__EXERCISE PROMPT__. Copy word for word the stretch of the entries from the line containing "Rendered at 1500 by 1125 pixels." through the end of the entries, both ends included. Leave the pictures out of your answer.

__RECORDS FOR PROCESSING__.
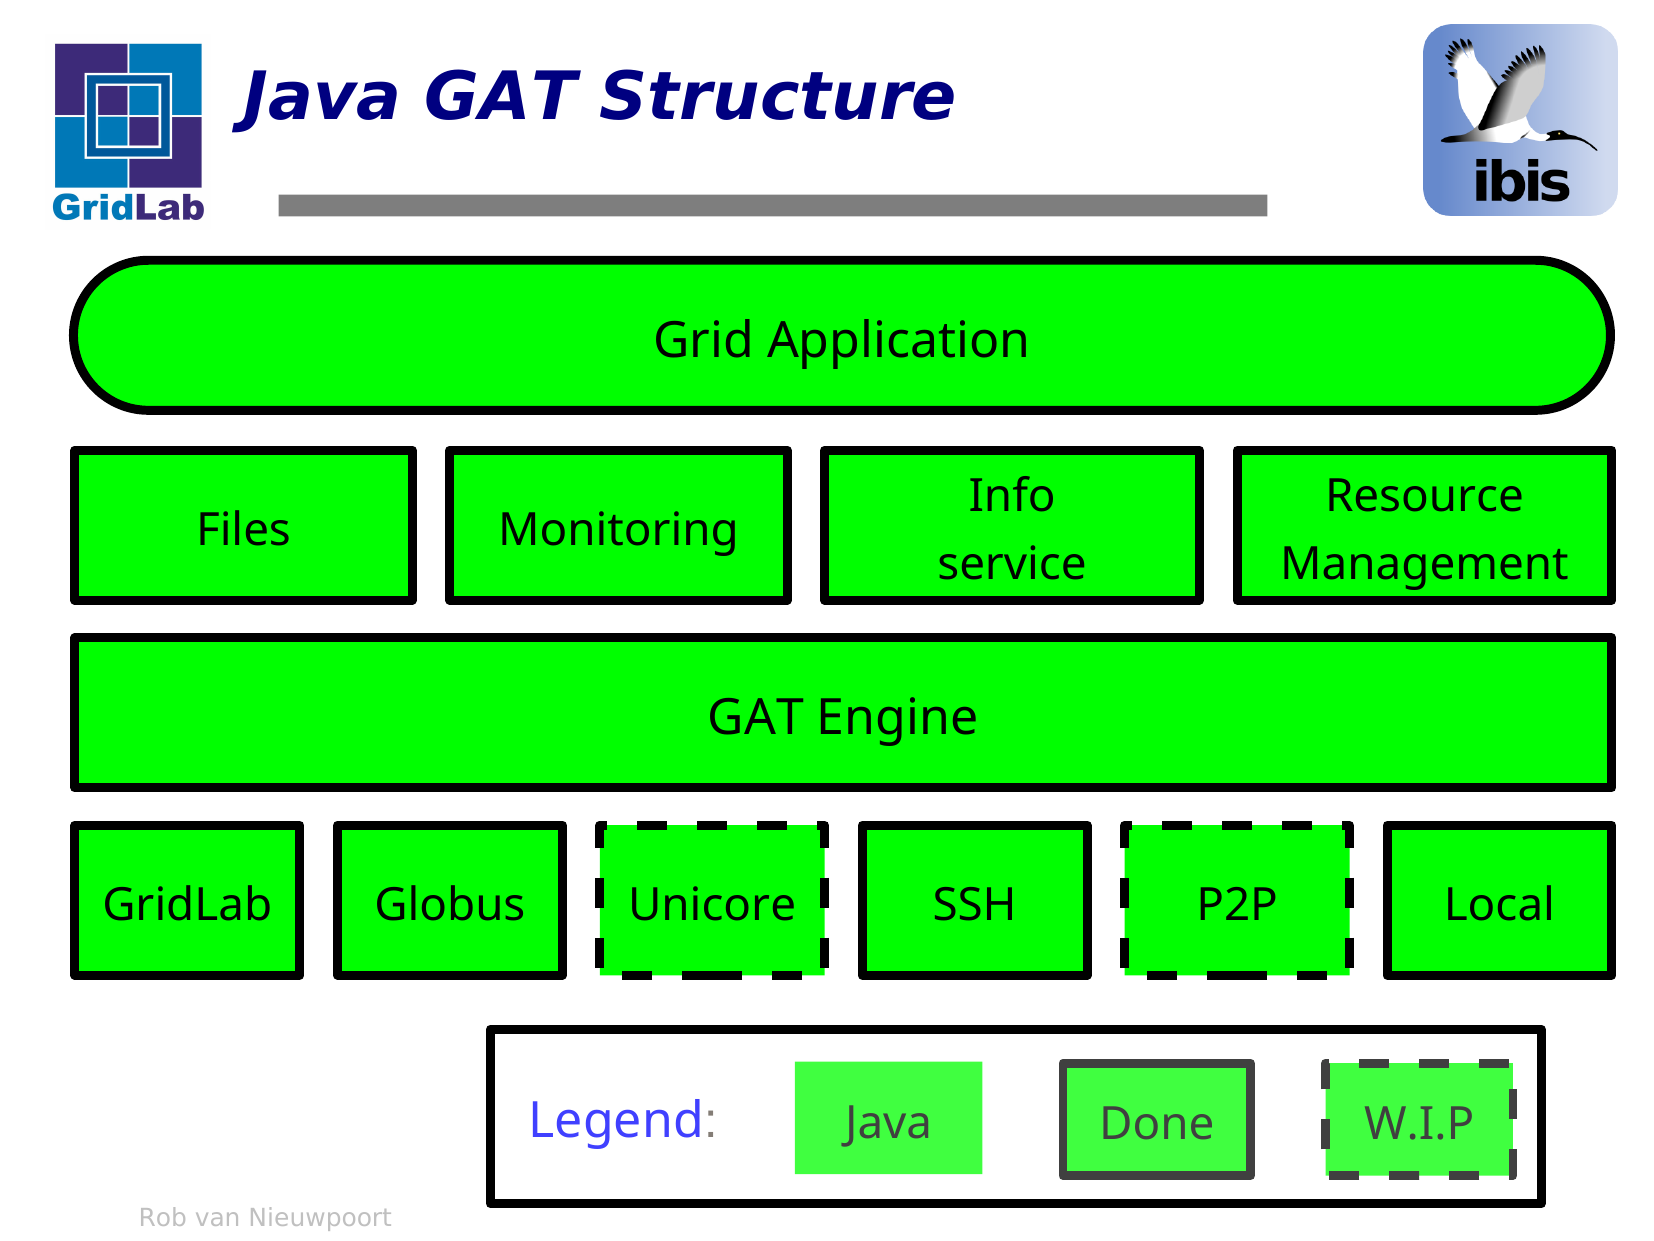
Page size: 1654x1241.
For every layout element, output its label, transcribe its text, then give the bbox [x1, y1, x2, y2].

text_box GridLab [74, 825, 300, 976]
text_box [490, 1029, 1542, 1204]
text_box Grid Application [73, 260, 1611, 411]
picture [1423, 24, 1618, 216]
picture [45, 34, 211, 230]
text_box Monitoring [449, 450, 788, 601]
text_box Info service [824, 450, 1200, 601]
text_box Files [74, 450, 413, 601]
text_box P2P [1124, 825, 1350, 976]
title Java GAT Structure [243, 0, 1280, 187]
text_box SSH [862, 825, 1088, 976]
text_box Globus [337, 825, 563, 976]
text_box Resource Management [1237, 450, 1612, 601]
text_box Local [1387, 825, 1612, 976]
text_box GAT Engine [74, 637, 1612, 788]
text_box Unicore [599, 825, 825, 976]
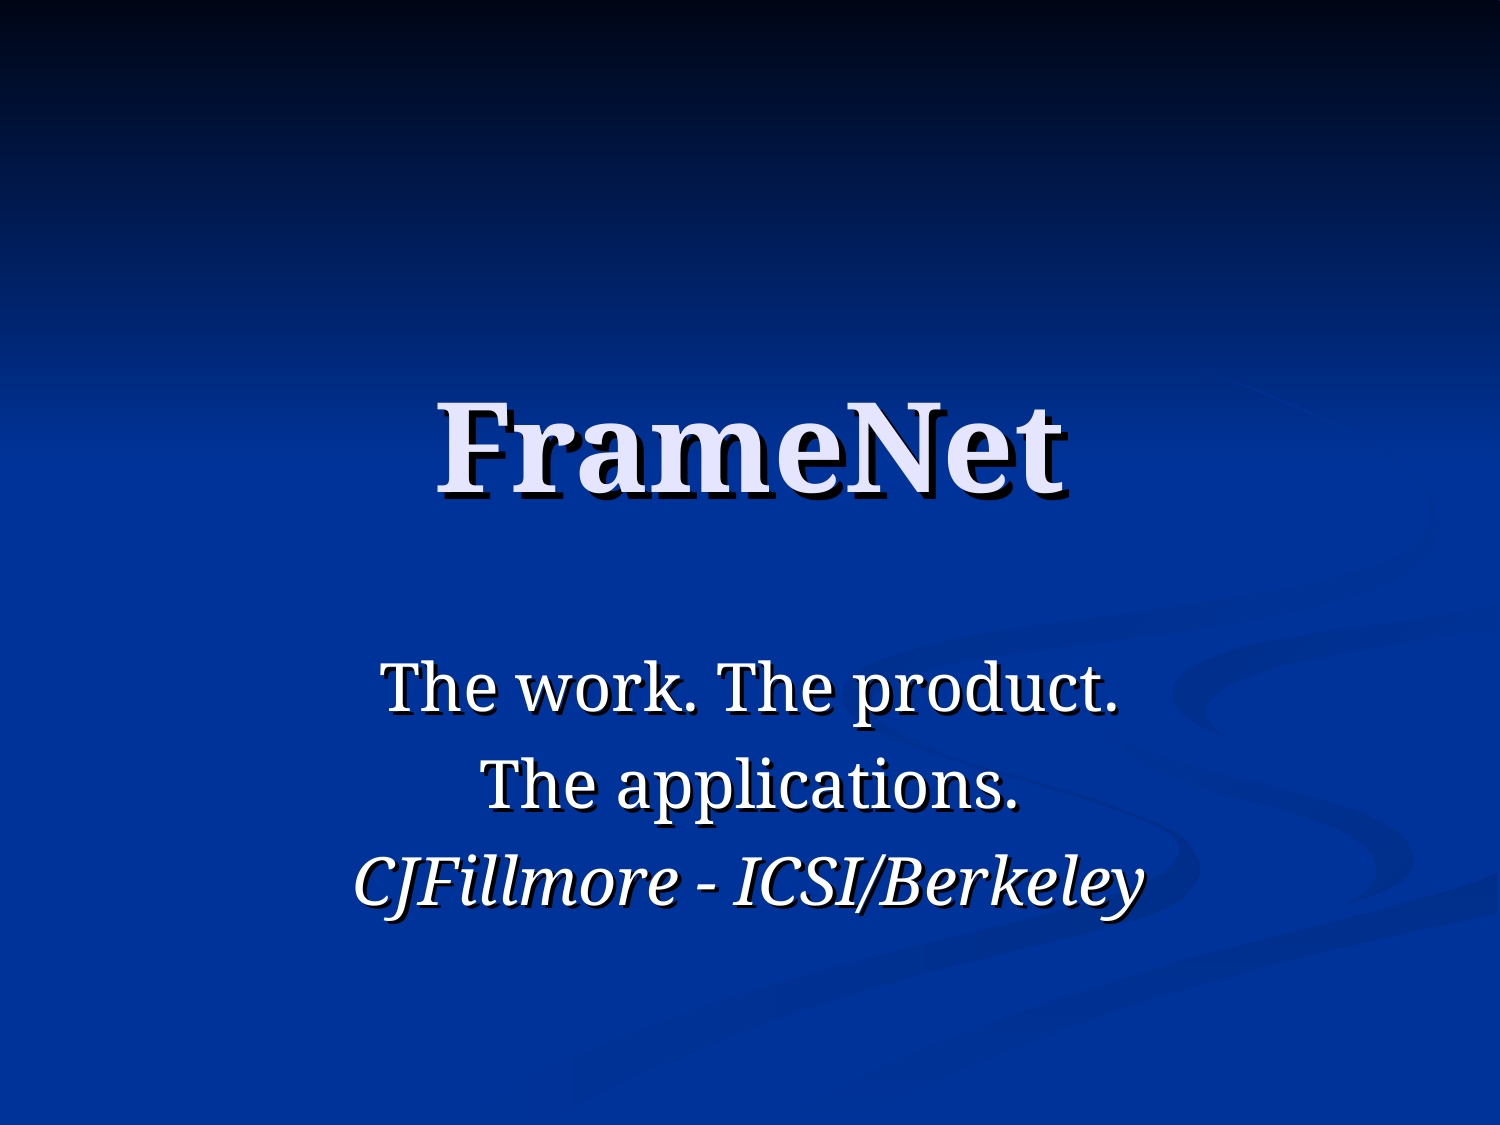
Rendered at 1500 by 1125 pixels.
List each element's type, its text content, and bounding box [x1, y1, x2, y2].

title FrameNet [112, 284, 1388, 601]
subtitle The work. The product. The applications. CJFillmore - ICSI/Berkeley [225, 637, 1276, 925]
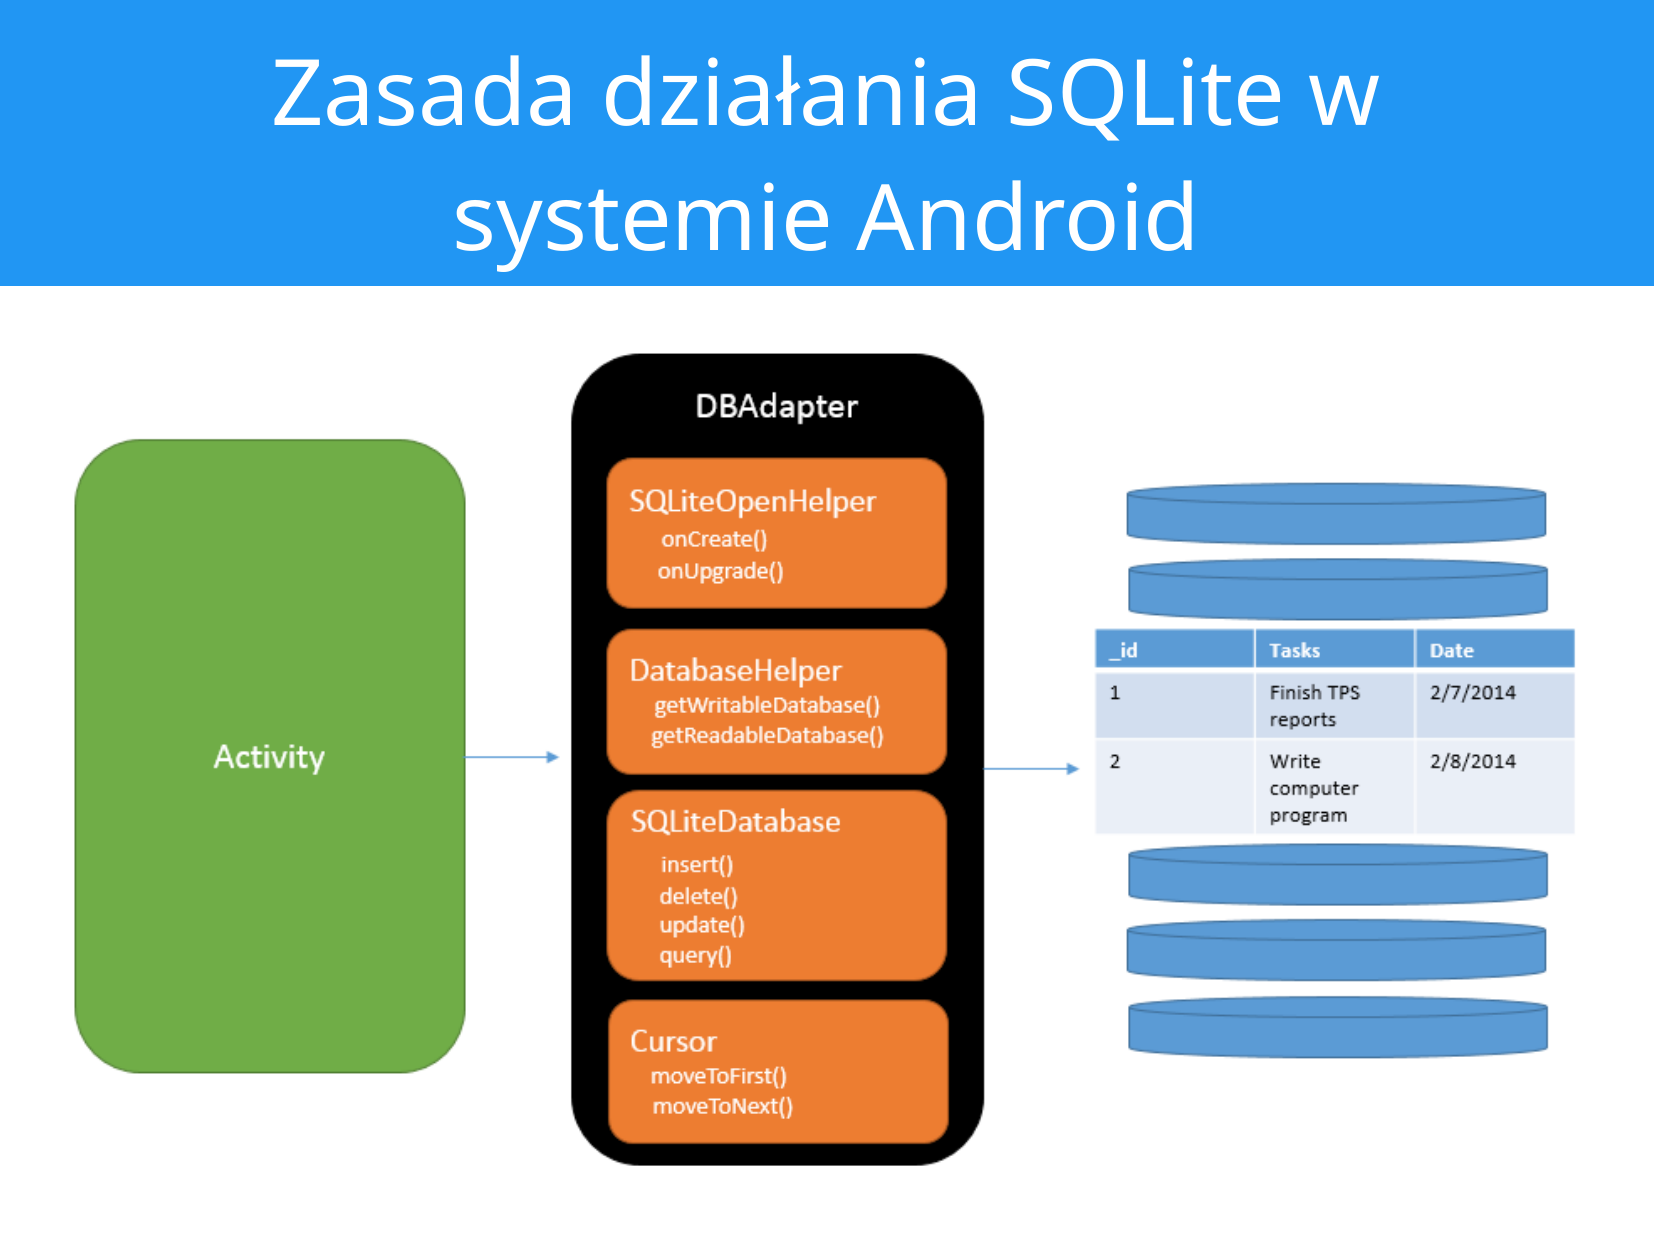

__ANSWER TO THE PROBLEM__.
Rendered at 1500 by 1125 pixels.
List each element's type, its text content, and bounding box [x1, y1, x2, y2].

title FrameNet [112, 284, 1388, 601]
subtitle The work. The product. The applications. CJFillmore - ICSI/Berkeley [225, 637, 1276, 925]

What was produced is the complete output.